* **Input data**
_ _ _ _ _ _ _

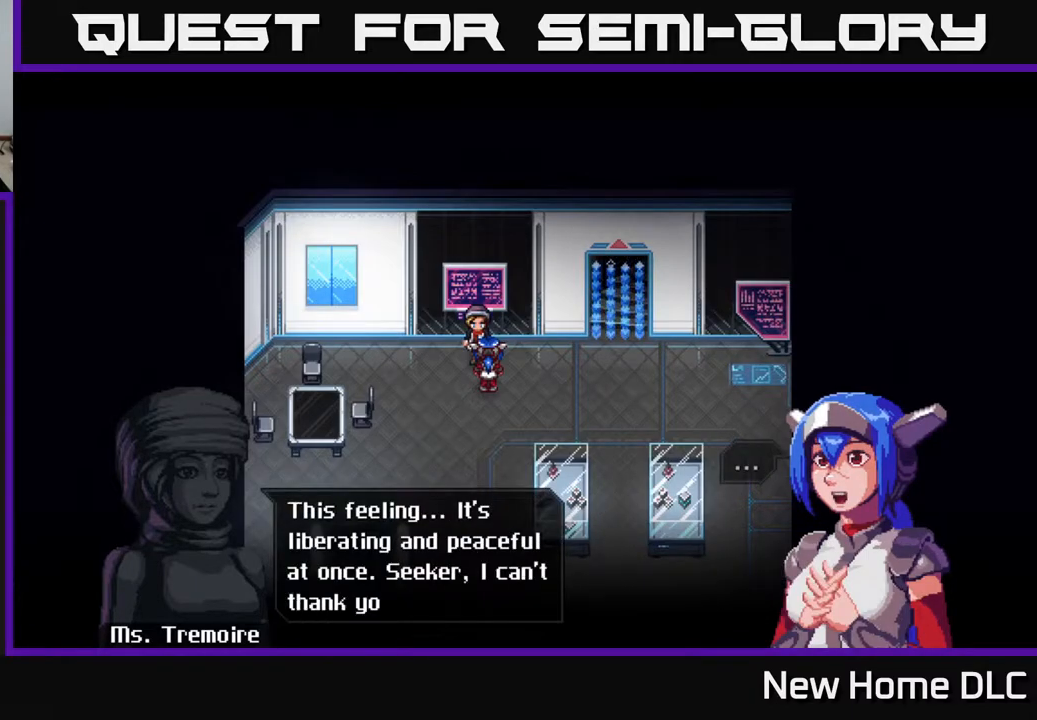
{"buttons": ["A"], "left_stick": "center", "right_stick": "center", "events": [[450, "A", "down"]]}
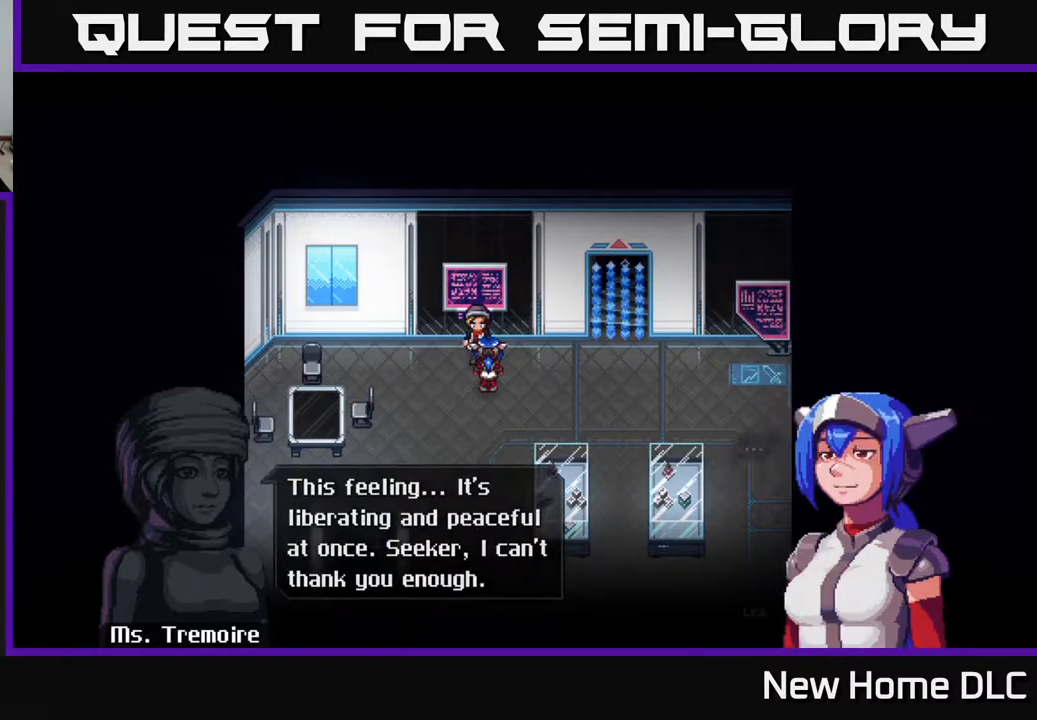
{"buttons": [], "left_stick": "center", "right_stick": "center", "events": [[50, "A", "up"], [383, "A", "down"], [467, "A", "up"]]}
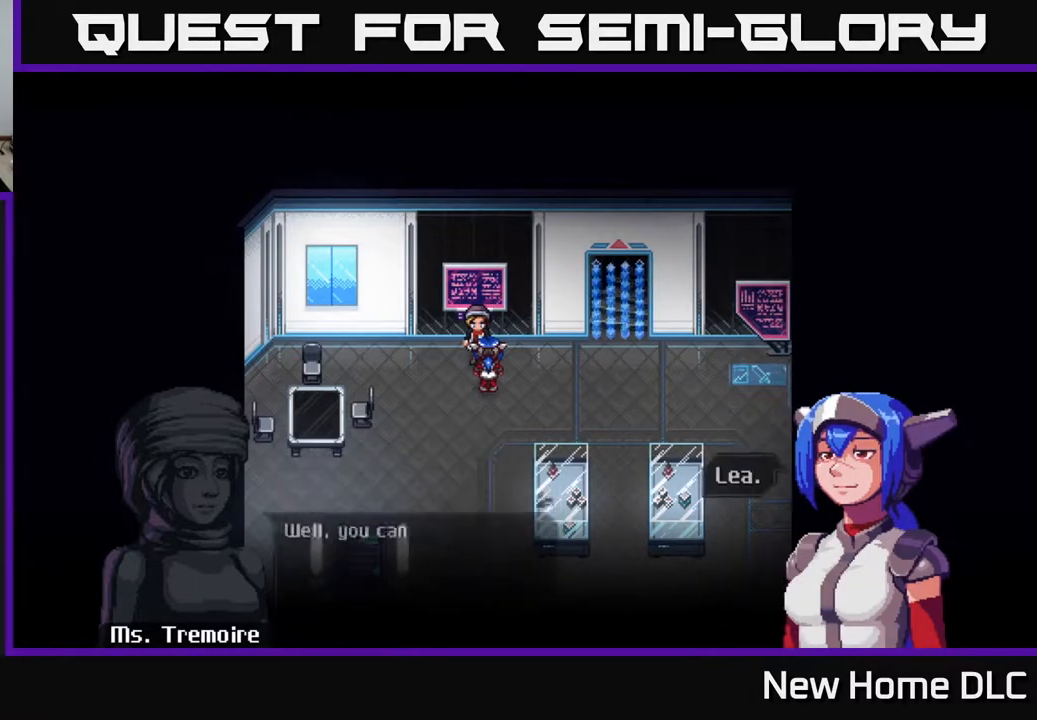
{"buttons": [], "left_stick": "center", "right_stick": "center", "events": []}
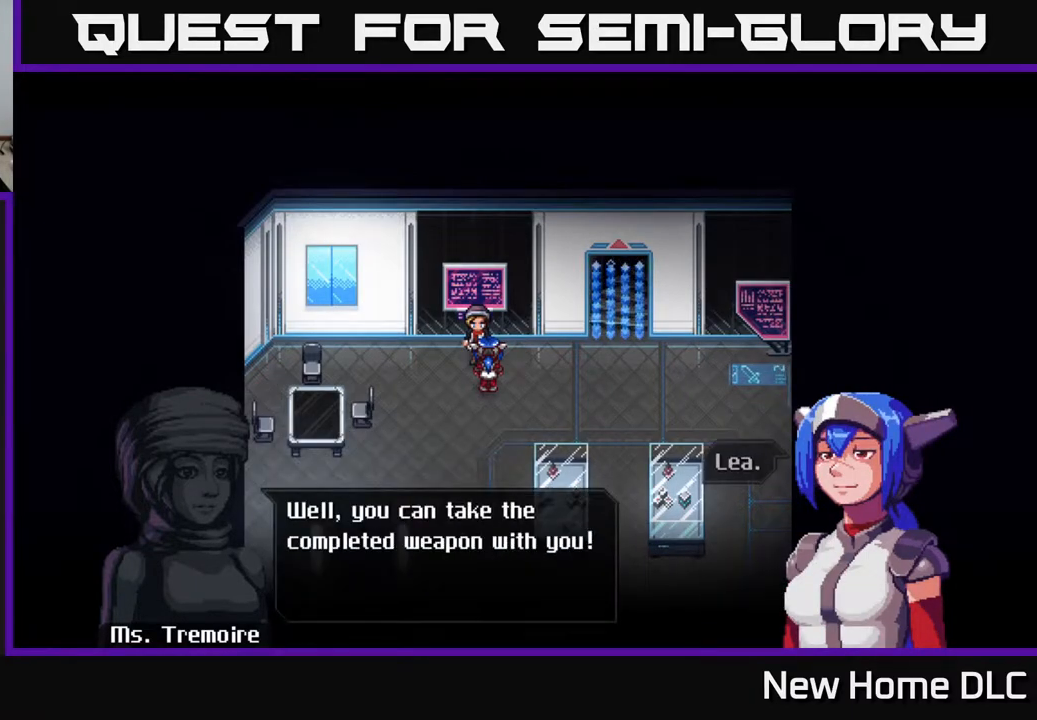
{"buttons": [], "left_stick": "center", "right_stick": "center", "events": [[350, "A", "down"], [483, "A", "up"]]}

_ _ _ _ _ _ _

* **Work to be completed**
What is needed is a word-for-word copy of the data, minus its pictures.

* **Task answer**
{"buttons": ["A"], "left_stick": "center", "right_stick": "center", "events": [[450, "A", "down"]]}
{"buttons": [], "left_stick": "center", "right_stick": "center", "events": [[50, "A", "up"], [383, "A", "down"], [467, "A", "up"]]}
{"buttons": [], "left_stick": "center", "right_stick": "center", "events": []}
{"buttons": [], "left_stick": "center", "right_stick": "center", "events": [[350, "A", "down"], [483, "A", "up"]]}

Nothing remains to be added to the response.